Here’s what they found at the initial assessment of 60,062 patients analyzed in the study:
- 7% of patients reported symptoms of depression or suicidal ideation
Among those:
- Suicidal ideation: 44% received antidepressants and/or referral for mental health treatment
- Depressive symptoms: 38% received antidepressants and/or referral for mental health treatment
Here’s the demographic breakdown of those patients:
- Gender:
- Female: 68.1%
- Ethnicity:
- White: 36.9% / Asian: 24.8% / Latino/Latina/Latinx: 14.6% / Black: 12.4% / Pacific Islander: 1.5% / American Indian or Alaska Native: 0.8% / Other: 9.0%
- Mean Age: 46.5
And here’s what they found at the 8-week follow-up:
- Suicidal ideation: 75% received a referral for antidepressants/referral for mental health treatment and/or engage in a follow-up visit within 8 weeks of initial screening
- Depressive symptoms: 70% received a referral for antidepressants/referral for mental health treatment and/or engage in a follow-up visit within 8 weeks of initial screening
The research team indicated no significant differences in outcome by gender, but noted differences by race/ethnicity:
- Black patients: 34% received referrals for treatment
- Asian patients: 35% received referrals for treatment
- White patients: 41% received referrals for treatment
They also indicated that rates of treatment decreased as age increased:
- Treatment among 18–30-year-olds: 46.4%
- Treatment among patients 75 and older: 17.5%
Finally, the research team found that patients with SI had greater rates of treatment than those without SI:
- Depressive symptoms with SI: 43.5% received referrals for treatment
- Depressive symptoms without SI: 35.2% received referrals for treatment
However, rates of treatment were low for this group. When we consider the fact that the presence of suicidal ideation among people with depression increases risks of adverse outcomes, this treatment gap is of significant concern.

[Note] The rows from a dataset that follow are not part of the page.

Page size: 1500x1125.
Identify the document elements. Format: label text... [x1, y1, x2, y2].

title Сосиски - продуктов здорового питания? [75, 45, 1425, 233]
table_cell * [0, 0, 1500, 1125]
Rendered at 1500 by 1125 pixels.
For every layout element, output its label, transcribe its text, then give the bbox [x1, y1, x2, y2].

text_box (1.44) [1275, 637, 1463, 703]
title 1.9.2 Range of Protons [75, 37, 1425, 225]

How This Study Helps Us Help Our Patients
Let’s back up and consider the overall results from this study, but we’ll report them from another point of view:
Depressive symptoms + suicidal ideation:
56% didn’t receive antidepressant medication or a referral for mental health treatment.
Over half of the patients who reported depressive symptoms and suicidal ideation didn’t receive medication or a referral for psychotherapy. It’s important to note that this appears as if neither the physician nor the patient took any action, but we don’t know that for certain. However, we do know that one, the other, or both are the common standard of care.

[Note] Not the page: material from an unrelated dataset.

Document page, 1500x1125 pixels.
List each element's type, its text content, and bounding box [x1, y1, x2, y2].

The fact that over half appeared to have received no instruction and/or took no action is a problem.
Now let’s look at the overall result for patients who reported depressive symptoms alone:
62% didn’t receive antidepressant medication or a referral for mental health treatment.

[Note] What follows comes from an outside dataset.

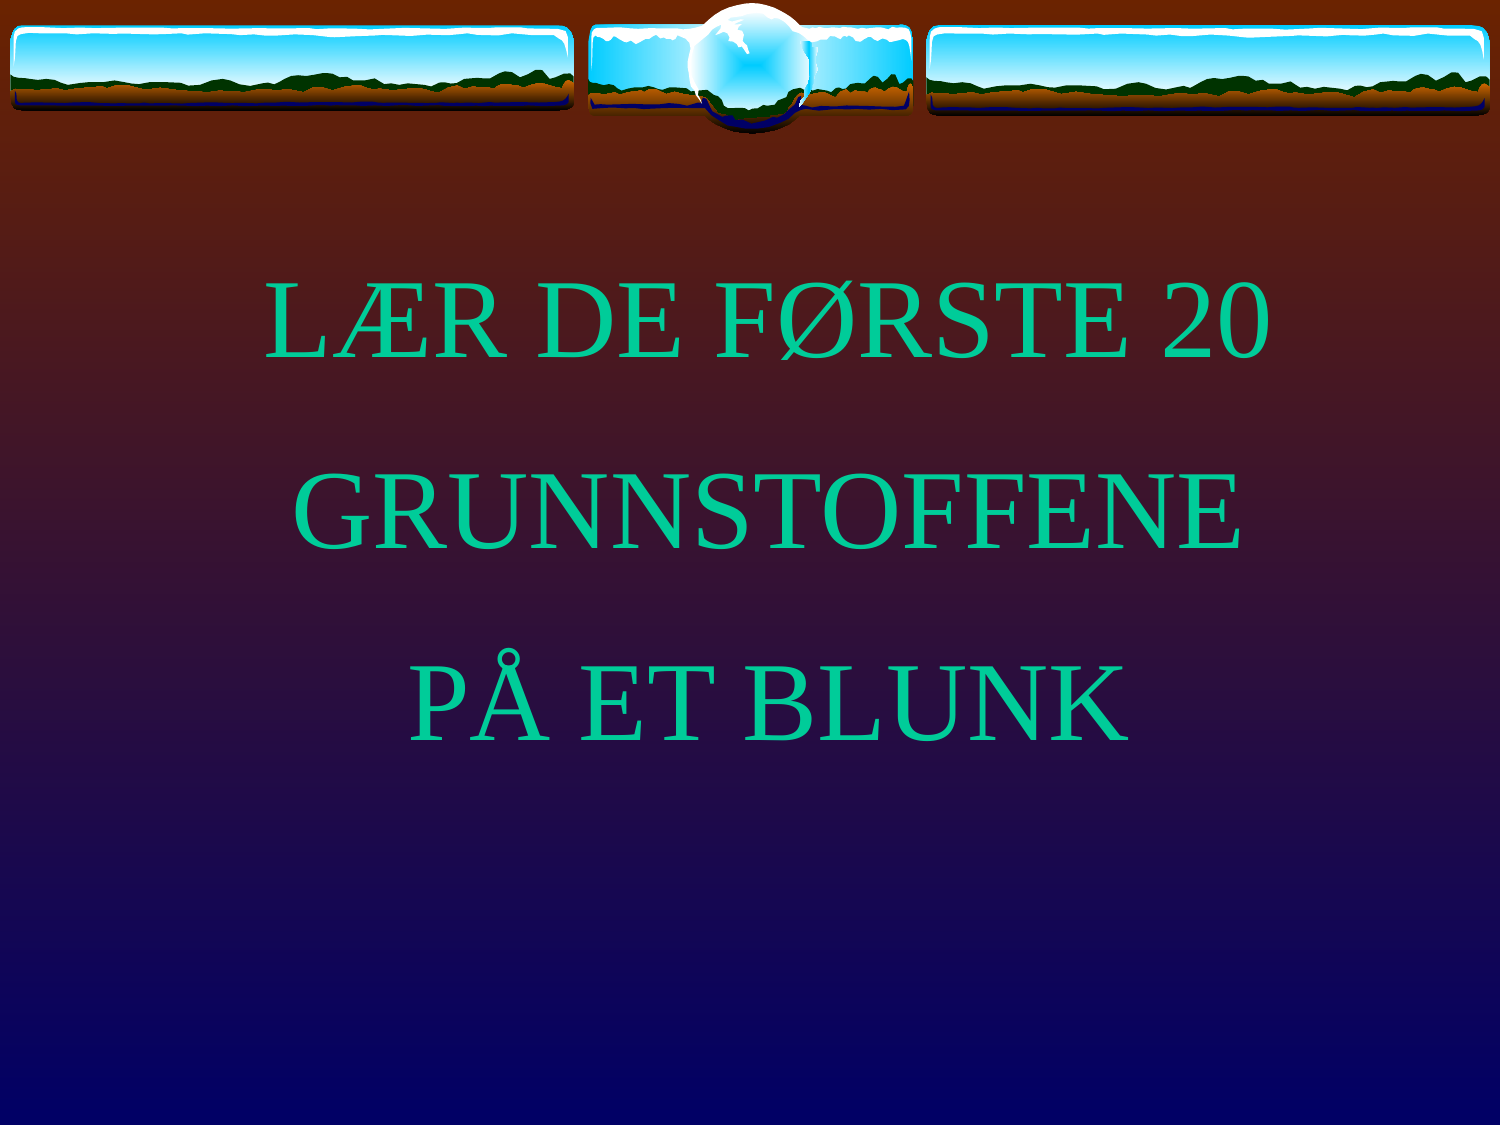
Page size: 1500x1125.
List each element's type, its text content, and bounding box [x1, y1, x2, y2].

text_box LÆR DE FØRSTE 20 GRUNNSTOFFENE PÅ ET BLUNK [212, 237, 1325, 770]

That means nearly two out of every three patients who reported depressive symptoms did not receive the standard first-line medication for depression, antidepressants, or the standard first-line behavioral treatment for depression, psychotherapy.
That’s also a problem.
And that’s where we can help. We’re connected to an extensive group of primary care providers in our area. We have access to literally thousands of others and stay in regular contact with this wide and diverse referral network.
What we take away from this new information is that we can increase our efforts to share the best practices for the next steps to take after a positive screen for depression. We can also reiterate the fact that the presence pf depressive symptoms and suicidal ideation at the same time increases the chance of a negative outcome, especially when untreated.
When we’re sure everyone has all the information they need, we’re confident they’ll make the best decision. That means referring patients to care when they need it. The sooner a person with a mental health disorder gets appropriate, diagnosis-matched, evidence-based care, the better their chances at achieving sustained, long-term recovery.